▶ PROVIDED DATA
━━━━━━━━━━━━━━━━
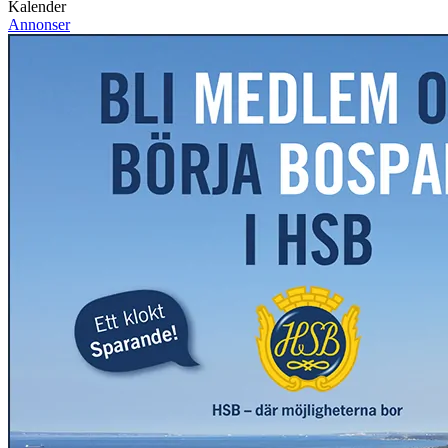
Kalender
Annonser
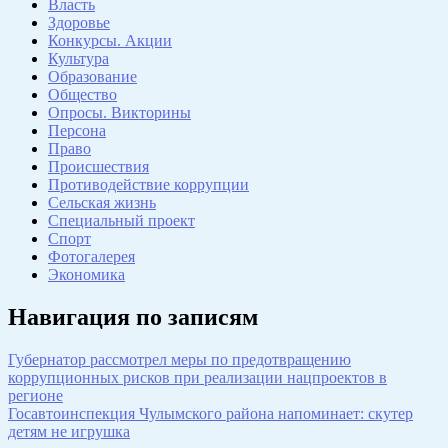
Власть
Здоровье
Конкурсы. Акции
Культура
Образование
Общество
Опросы. Викторины
Персона
Право
Происшествия
Противодействие коррупции
Сельская жизнь
Специальный проект
Спорт
Фотогалерея
Экономика
Навигация по записям
Губернатор рассмотрел меры по предотвращению
коррупционных рисков при реализации нацпроектов в
регионе
Госавтоинспекция Чулымского района напоминает: скутер
детям не игрушка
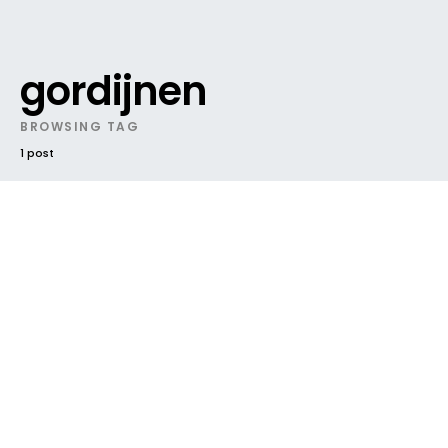
gordijnen
BROWSING TAG
1 post
DARK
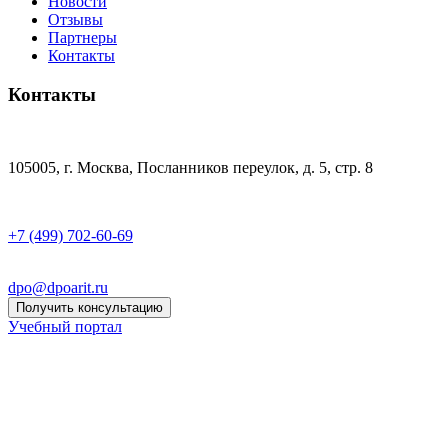
Новости
Отзывы
Партнеры
Контакты
Контакты
105005, г. Москва, Посланников переулок, д. 5, стр. 8
+7 (499) 702-60-69
dpo@dpoarit.ru
Получить консультацию
Учебный портал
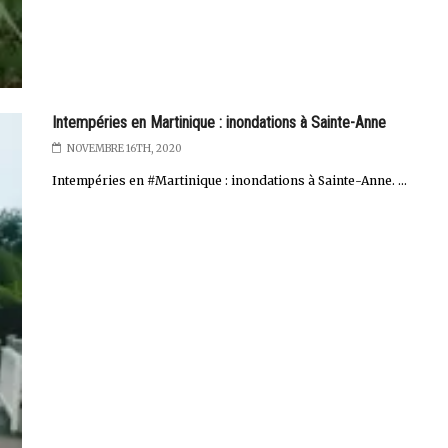
Intempéries en Martinique : inondations à Sainte-Anne
NOVEMBRE 16TH, 2020
Intempéries en #Martinique : inondations à Sainte-Anne. ...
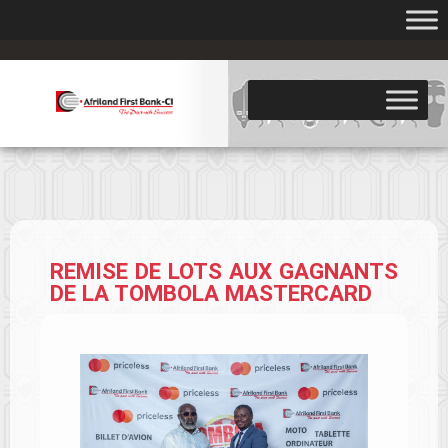
.
REMISE DE LOTS AUX GAGNANTS
DE LA TOMBOLA MASTERCARD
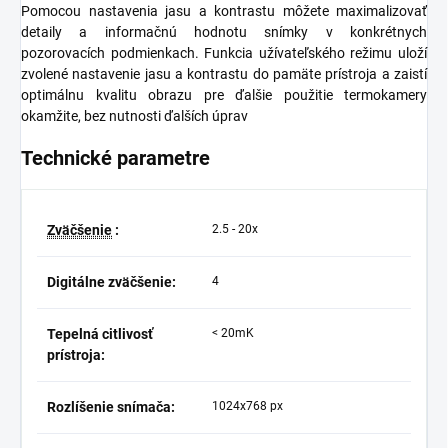
Pomocou nastavenia jasu a kontrastu môžete maximalizovať
detaily a informačnú hodnotu snímky v konkrétnych
pozorovacích podmienkach. Funkcia užívateľského režimu uloží
zvolené nastavenie jasu a kontrastu do pamäte prístroja a zaistí
optimálnu kvalitu obrazu pre ďalšie použitie termokamery
okamžite, bez nutnosti ďalších úprav
Technické parametre
Zväčšenie
:
2.5 - 20x
Digitálne zväčšenie:
4
Tepelná citlivosť
< 20mK
prístroja:
Rozlíšenie snímača:
1024x768 px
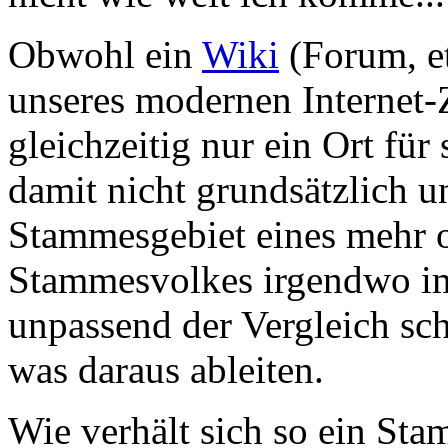
Obwohl ein
Wiki
(Forum, et
unseres modernen Internet-Ze
gleichzeitig nur ein Ort fü
damit nicht grundsätzlich u
Stammesgebiet eines mehr 
Stammesvolkes irgendwo im
unpassend der Vergleich sc
was daraus ableiten.
Wie verhält sich so ein St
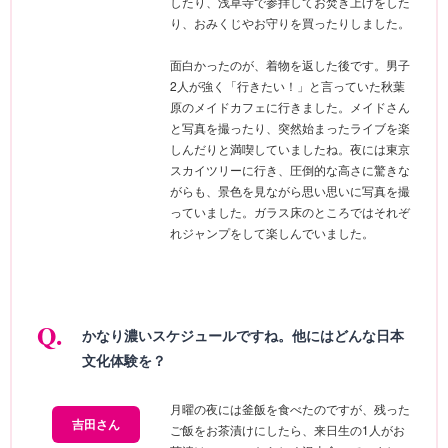
したり、浅草寺で参拝してお焚き上げをした
り、おみくじやお守りを買ったりしました。
面白かったのが、着物を返した後です。男子
2人が強く「行きたい！」と言っていた秋葉
原のメイドカフェに行きました。メイドさん
と写真を撮ったり、突然始まったライブを楽
しんだりと満喫していましたね。夜には東京
スカイツリーに行き、圧倒的な高さに驚きな
がらも、景色を見ながら思い思いに写真を撮
っていました。ガラス床のところではそれぞ
れジャンプをして楽しんでいました。
かなり濃いスケジュールですね。他にはどんな日本
文化体験を？
月曜の夜には釜飯を食べたのですが、残った
吉田さん
ご飯をお茶漬けにしたら、来日生の1人がお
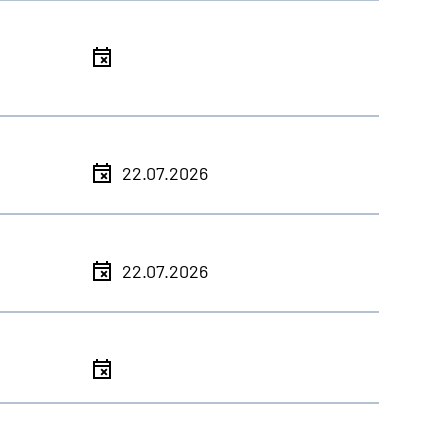
l
l
22.07.2026
l
22.07.2026
l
━━━━━━━━━━━━━━━━
▶ DIRECTIONS
Repeat only what runs from the first line of the records above to the line with "детям не игрушка", both included, word for word, minus the pictures.

▶ RESULT OF THE TASK
Kalender
Annonser
Власть
Здоровье
Конкурсы. Акции
Культура
Образование
Общество
Опросы. Викторины
Персона
Право
Происшествия
Противодействие коррупции
Сельская жизнь
Специальный проект
Спорт
Фотогалерея
Экономика
Навигация по записям
Губернатор рассмотрел меры по предотвращению
коррупционных рисков при реализации нацпроектов в
регионе
Госавтоинспекция Чулымского района напоминает: скутер
детям не игрушка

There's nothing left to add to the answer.